ABOUT THIS EXERCISE>
Write out, word for word, only the lines from the one containing "left eye: (376, 825)" through the final line of the data.

Records excerpted from a collection>
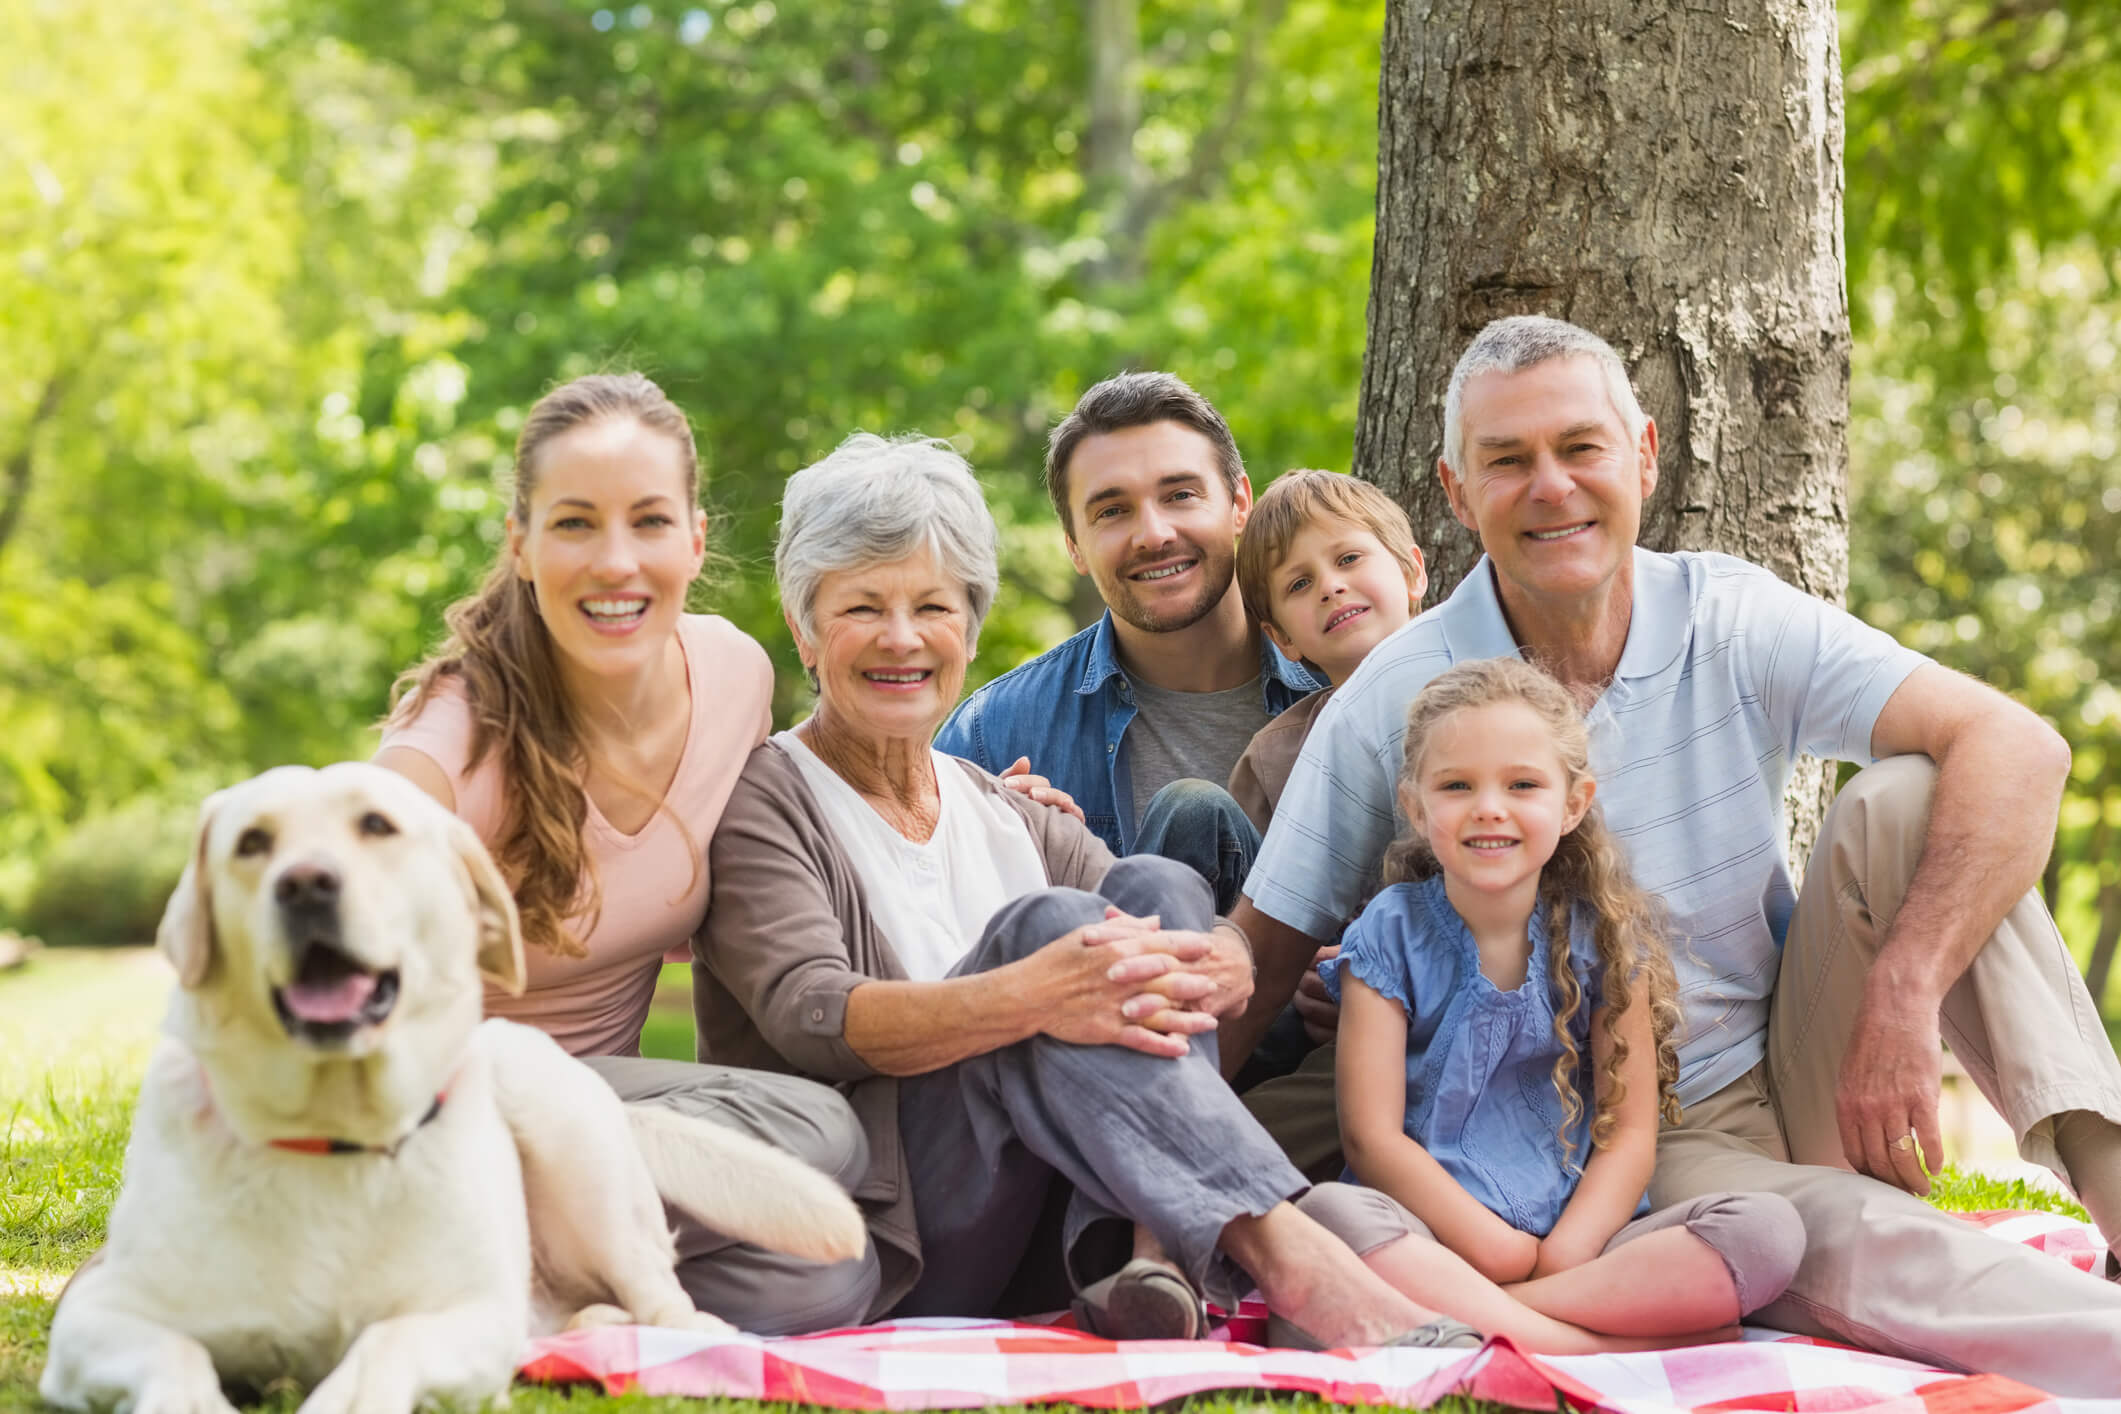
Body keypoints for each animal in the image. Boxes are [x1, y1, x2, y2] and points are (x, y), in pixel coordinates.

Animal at [37, 767, 861, 1414]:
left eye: (376, 825)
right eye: (251, 843)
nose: (305, 883)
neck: (331, 1132)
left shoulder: (466, 1317)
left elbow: (383, 1345)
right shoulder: (94, 1319)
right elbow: (174, 1357)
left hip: (560, 1126)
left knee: (661, 1296)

ANSWER BOX>
left eye: (376, 825)
right eye: (251, 843)
nose: (305, 883)
neck: (331, 1132)
left shoulder: (466, 1317)
left elbow: (383, 1345)
right shoulder: (94, 1319)
right elbow: (174, 1357)
left hip: (560, 1126)
left knee: (661, 1296)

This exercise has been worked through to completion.